Securities Industry and Financial Markets Association president and chief executive officer Ken Bentsen said that the group “strongly supports efforts to avoid any default on our nation's debt.”

The budget agreement would raise discretionary spending caps for fiscal years 2016 and 2017. Doing so likely removes the threat of a federal government shutdown in December, Shafroth said. The current continuing resolution funding federal agencies expires in the middle of that month.

But the agreement would reduce spending in fiscal 2025 by extending to that year sequestration of mandatory spending, which would mean cuts to federal subsidy payments for Build America Bonds and other direct-pay bonds.

Sequestration of mandatory spending was initially supposed to last through fiscal 2021, but it was extended through fiscal 2023 under a 2013 budget agreement. It was then extended through 2024 in February 2014 in a bill that repealed reductions in cost of living increases for younger military retirees.

Daly said that when Congress wants offsets, mandatory sequestration is a “little piggy bank they keep going to.”

John Godfrey, senior government relations director for the American Public Power Association, expressed disappointment with the extension of sequestration for direct-pay bonds.
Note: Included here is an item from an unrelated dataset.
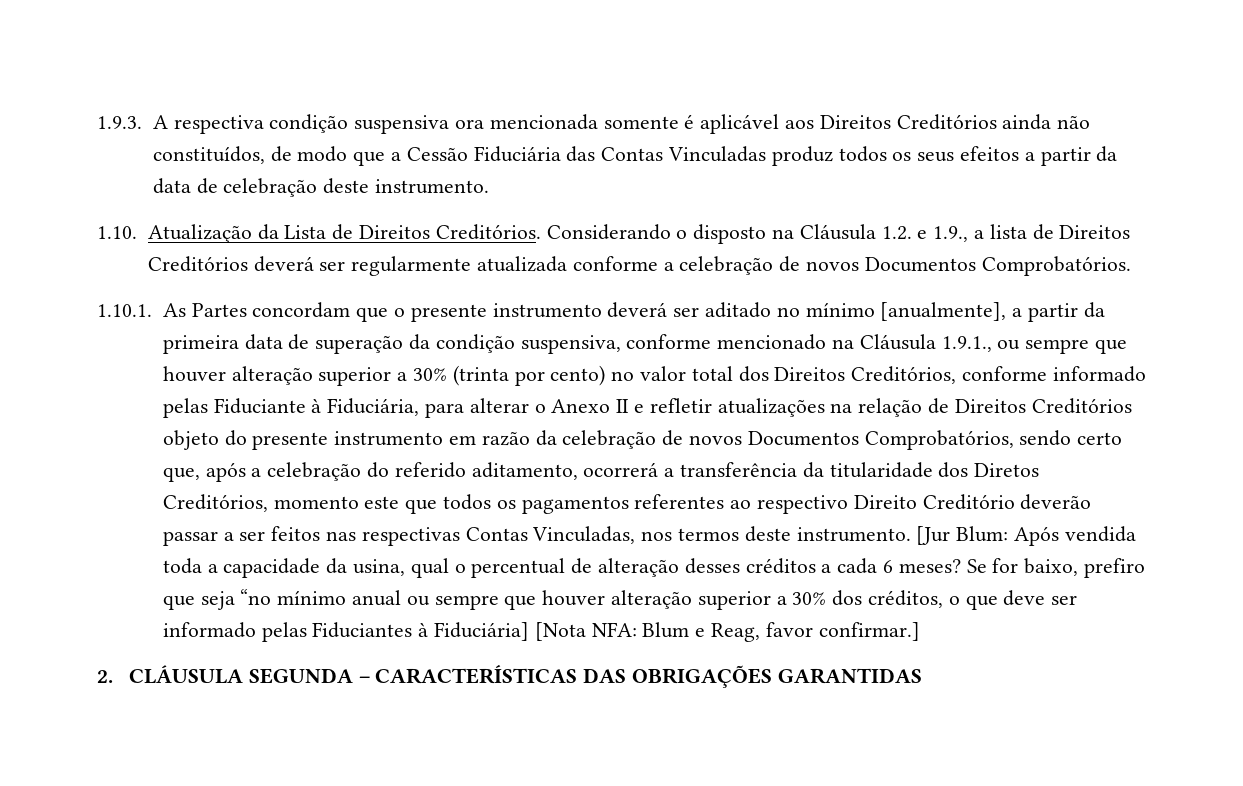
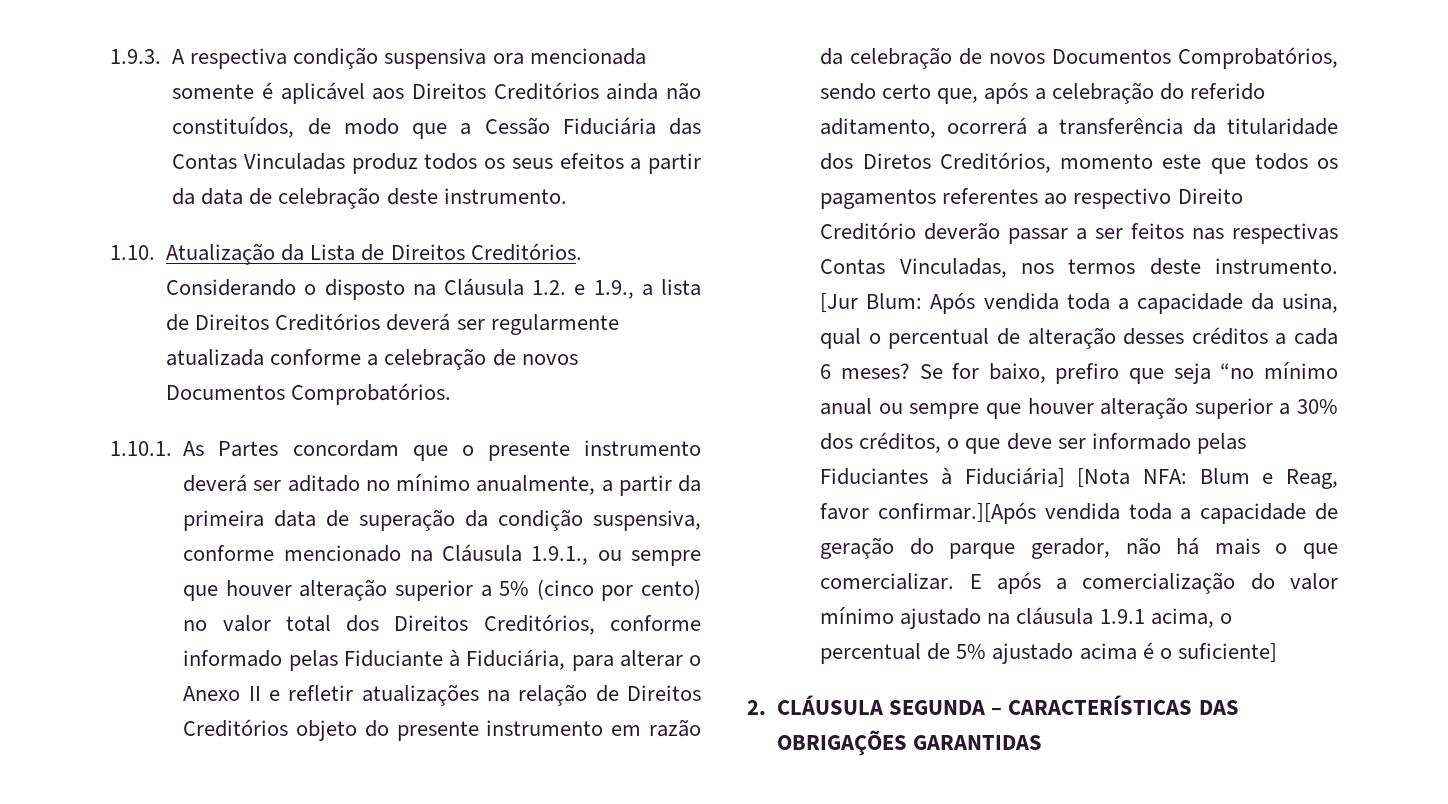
[880,302,1007,321] [anualmente], -> [476,475,596,495] anualmente,
[412,365,509,386] 30% (trinta -> [499,579,594,600] 5% (cinco
[818,622,920,641] confirmar.] -> [878,502,1338,524] [820,537,1338,559] [820,572,1338,594] [820,607,1232,629] [820,642,1277,664] confirmar.][Após vendida toda a capacidade de geração do parque gerador, não há mais o que comercializar. E após a comercialização do valor mínimo ajustado na cláusula 1.9.1 acima, o percentual de 5% ajustado acima é o suficiente]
He added that extending mandatory sequestration to offset increased discretionary spending caps is not fiscally responsible because it’s just switching from indiscriminate cuts today to indiscriminate cuts years from now.
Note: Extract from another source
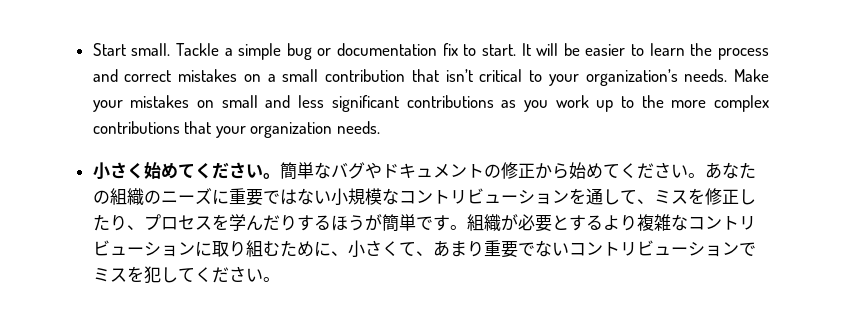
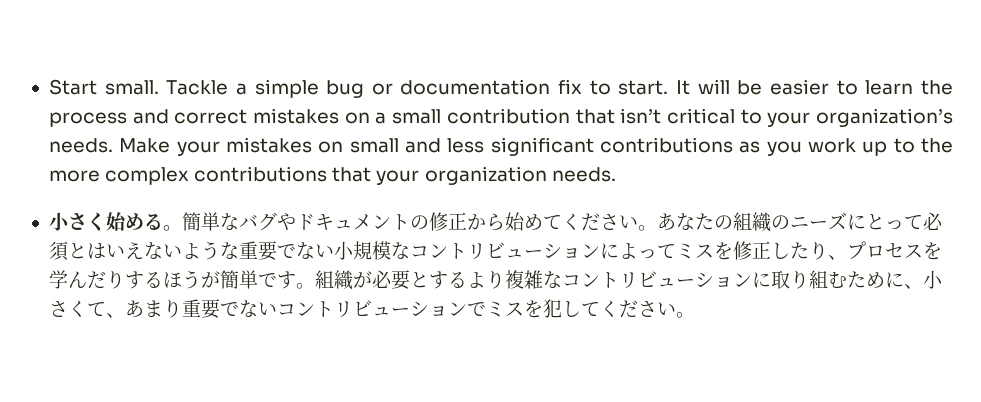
[177,162,263,179] てください -> [143,213,163,230] る
[228,188,297,206] 重要では -> [865,212,943,230] [48,241,296,261] とって必須とはいえないような重要で
[568,188,654,205] を通して、 -> [599,243,676,259] によって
Some members of Congress have proposed reviving the BAB program, and the Obama administration is proposing the creation of a similar direct-pay bond program. But the budget agreement “undermines the chance of using this tool in the future” and highlights the need to make no changes to traditional tax-exempt bonds, Godfrey said.

Bond Dealers of America is disappointed to see that Congress may hurt direct-pay bonds but is pleased with the outline of the budget agreement overall, said Mike Nicholas, the group’s CEO. He said that the agreement “will reduce the risks associated with federal budget and debt limit uncertainty for an extended period of time, which would be a positive development for state and local governments and the overall economy.”
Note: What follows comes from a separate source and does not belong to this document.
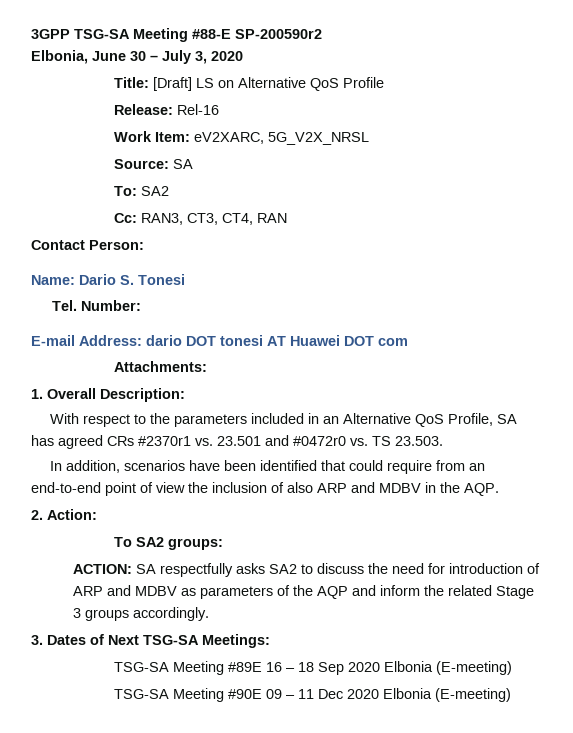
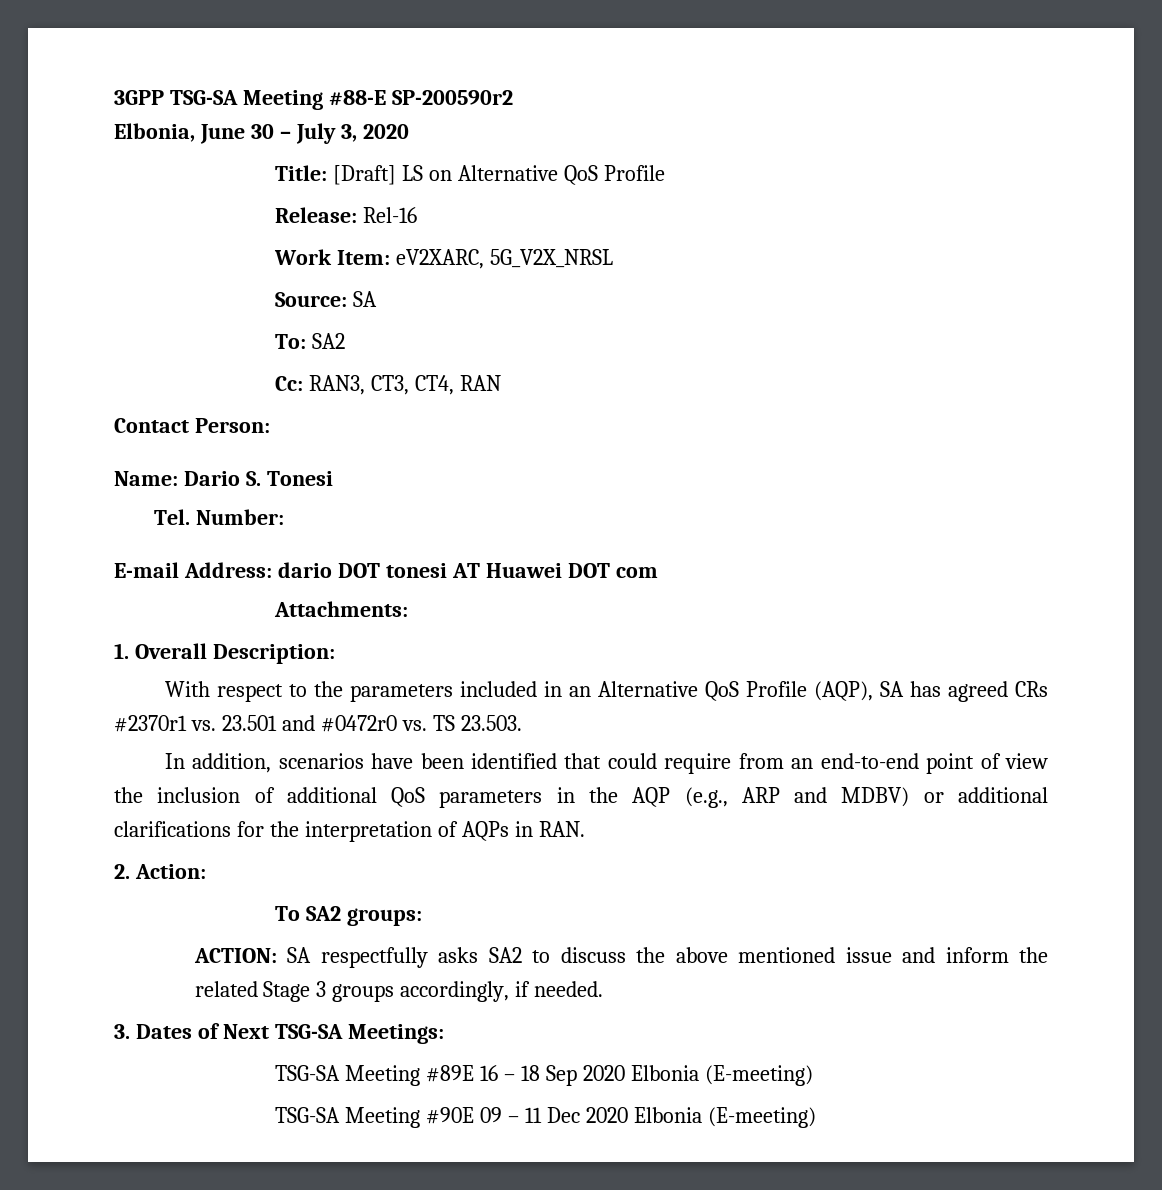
[448,413,494,426] Profile, -> [745,681,873,701] Profile (AQP),
[287,482,499,496] also ARP and MDBV in the AQP. -> [286,787,1049,808] [114,821,585,842] additional QoS parameters in the AQP (e.g., ARP and MDBV) or additional clarifications for the interpretation of AQPs in RAN.
[391,563,540,574] [72,585,348,599] need for introduction of ARP and MDBV as parameters of the AQP -> [675,947,892,963] above mentioned issue
[132,607,209,621] accordingly. -> [400,981,604,1002] accordingly, if needed.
While experts expect the Bipartisan Budget Act to be approved by Congress, there may be both Republicans and Democrats that vote against it. Some Republicans will find fault with the fact that the deal is an agreement with the White House and raises the discretionary spending caps, while some Democrats may find the cuts to Medicare and Social Security spending in the deal to be problematic. There could be adjustments made to the measure to ensure it passes the House, Daly said.